Tesla: The Prototype Mad Genius Scientist

A contemporary, sometime employee, and frequent competitor with Edison, Tesla gets very little time in the history books today.

Considering his wide-ranging inventions (and, equally importantly, large-scale development) in induction motors, power transformation and trasmission, flourescent bulbs, and his numerous theories and attempts in the field of electricity, this is somewhat surprising to me.

Modern society runs on Tesla's inventions far more than Edison's. Flourescent lighting has largely replaced incandescent bulbs in industrial use, and is rapidly taking over the residential market. AC power transmission is the world-wide standard. Induction motors are all but universal. We're even beginning to re-examine some of Tesla's theoretical studies and claimed inventions and find that he was ahead of his time.

Perhaps most importantly to me, Tesla wasn't content to invent things and patent them, he spent a lot of effort nursing them to maturity. Many of his ideas never made it that far, and some sound freakish enough that they may never, but isn't that the mark of genius? To push the limits, sometimes succeeding, sometimes failing?

That he was somewhat less than fully sane seems also well documented; certainly he had more quirks than most people do.
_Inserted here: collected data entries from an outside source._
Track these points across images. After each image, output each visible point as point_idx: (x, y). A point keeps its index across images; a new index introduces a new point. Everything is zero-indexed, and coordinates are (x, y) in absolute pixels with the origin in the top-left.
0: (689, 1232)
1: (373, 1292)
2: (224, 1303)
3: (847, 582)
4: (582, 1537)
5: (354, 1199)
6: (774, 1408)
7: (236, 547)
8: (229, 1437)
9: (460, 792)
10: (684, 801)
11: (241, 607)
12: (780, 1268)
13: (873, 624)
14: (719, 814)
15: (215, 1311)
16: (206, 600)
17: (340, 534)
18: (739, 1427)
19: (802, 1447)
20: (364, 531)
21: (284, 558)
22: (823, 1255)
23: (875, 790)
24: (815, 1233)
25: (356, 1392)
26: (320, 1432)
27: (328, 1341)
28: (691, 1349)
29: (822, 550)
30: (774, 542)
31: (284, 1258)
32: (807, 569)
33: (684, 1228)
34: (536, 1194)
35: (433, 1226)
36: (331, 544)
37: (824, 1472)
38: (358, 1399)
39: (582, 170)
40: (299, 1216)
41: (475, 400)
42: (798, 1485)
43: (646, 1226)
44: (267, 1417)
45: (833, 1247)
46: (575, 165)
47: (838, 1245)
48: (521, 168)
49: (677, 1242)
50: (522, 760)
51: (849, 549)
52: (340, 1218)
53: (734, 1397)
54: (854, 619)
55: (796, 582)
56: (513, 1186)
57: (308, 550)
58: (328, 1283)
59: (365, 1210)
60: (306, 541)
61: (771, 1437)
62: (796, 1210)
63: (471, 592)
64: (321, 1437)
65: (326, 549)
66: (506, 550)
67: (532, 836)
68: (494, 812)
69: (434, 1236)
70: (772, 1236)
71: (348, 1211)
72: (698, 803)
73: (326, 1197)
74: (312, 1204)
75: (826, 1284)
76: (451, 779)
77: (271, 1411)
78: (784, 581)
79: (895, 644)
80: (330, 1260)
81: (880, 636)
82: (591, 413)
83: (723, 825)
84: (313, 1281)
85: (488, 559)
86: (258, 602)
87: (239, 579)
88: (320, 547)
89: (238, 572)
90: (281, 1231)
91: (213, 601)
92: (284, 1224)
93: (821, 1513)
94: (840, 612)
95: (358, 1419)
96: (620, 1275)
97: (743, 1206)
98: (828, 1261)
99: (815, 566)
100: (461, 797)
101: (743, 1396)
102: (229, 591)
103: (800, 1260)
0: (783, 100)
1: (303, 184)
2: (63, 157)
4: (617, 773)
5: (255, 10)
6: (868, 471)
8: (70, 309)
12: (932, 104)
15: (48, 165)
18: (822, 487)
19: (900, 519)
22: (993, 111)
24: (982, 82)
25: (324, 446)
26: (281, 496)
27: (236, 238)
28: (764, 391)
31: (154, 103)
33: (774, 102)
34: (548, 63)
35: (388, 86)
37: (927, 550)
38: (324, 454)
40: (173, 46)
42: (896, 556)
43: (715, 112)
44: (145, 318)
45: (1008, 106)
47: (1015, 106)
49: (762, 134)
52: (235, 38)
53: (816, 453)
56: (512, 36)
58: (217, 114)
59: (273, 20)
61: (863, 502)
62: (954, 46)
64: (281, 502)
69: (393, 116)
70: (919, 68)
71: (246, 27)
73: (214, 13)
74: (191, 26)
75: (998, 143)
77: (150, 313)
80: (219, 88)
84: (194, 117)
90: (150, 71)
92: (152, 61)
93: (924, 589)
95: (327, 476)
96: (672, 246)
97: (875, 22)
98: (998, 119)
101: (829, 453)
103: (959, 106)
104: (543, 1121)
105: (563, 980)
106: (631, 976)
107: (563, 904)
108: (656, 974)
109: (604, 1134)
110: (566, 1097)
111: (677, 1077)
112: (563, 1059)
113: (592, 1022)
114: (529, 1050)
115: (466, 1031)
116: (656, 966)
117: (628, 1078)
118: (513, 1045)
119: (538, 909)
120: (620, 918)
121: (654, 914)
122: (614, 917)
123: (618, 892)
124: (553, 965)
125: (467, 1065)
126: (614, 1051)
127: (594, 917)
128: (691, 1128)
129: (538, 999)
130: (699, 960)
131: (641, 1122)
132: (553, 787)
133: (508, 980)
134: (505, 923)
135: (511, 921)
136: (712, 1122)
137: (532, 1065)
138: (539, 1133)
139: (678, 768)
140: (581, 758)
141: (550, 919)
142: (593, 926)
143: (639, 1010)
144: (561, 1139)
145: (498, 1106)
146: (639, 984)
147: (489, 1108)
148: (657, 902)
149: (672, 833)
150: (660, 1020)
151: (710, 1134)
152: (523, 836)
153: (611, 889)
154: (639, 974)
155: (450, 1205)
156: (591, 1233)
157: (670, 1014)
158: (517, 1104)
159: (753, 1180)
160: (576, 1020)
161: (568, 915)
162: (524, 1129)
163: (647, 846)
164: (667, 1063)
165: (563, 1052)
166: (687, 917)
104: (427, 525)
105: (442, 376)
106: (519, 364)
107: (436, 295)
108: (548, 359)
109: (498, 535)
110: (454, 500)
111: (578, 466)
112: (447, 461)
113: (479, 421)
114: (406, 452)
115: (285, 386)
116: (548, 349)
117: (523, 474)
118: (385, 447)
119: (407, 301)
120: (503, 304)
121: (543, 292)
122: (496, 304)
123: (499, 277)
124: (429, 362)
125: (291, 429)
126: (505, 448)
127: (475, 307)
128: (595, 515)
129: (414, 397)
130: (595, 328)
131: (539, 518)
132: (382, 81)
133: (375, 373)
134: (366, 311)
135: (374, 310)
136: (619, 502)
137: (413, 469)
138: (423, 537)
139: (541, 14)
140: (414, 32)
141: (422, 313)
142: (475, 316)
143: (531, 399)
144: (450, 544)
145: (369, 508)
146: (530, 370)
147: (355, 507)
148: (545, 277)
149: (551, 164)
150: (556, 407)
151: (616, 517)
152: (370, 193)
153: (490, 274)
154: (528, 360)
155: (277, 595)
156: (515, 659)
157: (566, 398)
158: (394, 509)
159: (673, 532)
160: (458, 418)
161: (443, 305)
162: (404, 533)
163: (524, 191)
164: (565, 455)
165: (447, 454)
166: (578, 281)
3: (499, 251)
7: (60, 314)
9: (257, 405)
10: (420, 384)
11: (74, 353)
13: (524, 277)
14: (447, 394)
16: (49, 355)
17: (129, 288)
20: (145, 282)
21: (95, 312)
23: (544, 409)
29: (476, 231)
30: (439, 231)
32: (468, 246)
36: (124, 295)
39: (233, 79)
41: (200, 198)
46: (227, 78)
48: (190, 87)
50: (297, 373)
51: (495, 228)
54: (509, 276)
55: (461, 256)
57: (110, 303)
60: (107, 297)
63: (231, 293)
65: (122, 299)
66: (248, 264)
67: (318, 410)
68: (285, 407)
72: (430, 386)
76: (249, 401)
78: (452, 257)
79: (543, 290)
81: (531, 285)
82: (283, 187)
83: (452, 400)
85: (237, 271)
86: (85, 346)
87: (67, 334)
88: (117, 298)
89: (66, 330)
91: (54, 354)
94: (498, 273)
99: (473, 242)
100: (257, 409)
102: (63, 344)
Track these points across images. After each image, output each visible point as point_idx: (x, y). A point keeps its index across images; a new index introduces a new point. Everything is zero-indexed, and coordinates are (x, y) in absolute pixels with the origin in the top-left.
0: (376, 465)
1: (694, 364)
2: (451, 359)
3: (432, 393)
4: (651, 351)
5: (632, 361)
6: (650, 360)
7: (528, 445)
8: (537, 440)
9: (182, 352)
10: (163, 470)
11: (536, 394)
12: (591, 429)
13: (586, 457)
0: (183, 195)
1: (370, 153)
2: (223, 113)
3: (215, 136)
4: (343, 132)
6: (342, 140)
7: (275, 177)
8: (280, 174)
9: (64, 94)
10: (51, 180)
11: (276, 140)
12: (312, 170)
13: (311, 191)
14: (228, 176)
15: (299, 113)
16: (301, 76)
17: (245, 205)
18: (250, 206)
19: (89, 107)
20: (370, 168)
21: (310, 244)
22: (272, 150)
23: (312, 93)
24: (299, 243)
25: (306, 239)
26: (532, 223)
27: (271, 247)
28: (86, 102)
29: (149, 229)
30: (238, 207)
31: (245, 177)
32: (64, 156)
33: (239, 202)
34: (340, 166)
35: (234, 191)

His sanity seems to have been generally functional however, and one can only wonder how much more he might have accomplished had he not been limited by it.

A few weeks ago I ran across a steampunk-esque sci-fi/fantasy book that's coming out soon that is set in Tesla's era, and where some of his more controversial inventions are mature technology. Last night I saw a program on the History Channel about him.

Perhaps the father of the modern electrical world is finally coming out of the shadows - and who knows where that will lead?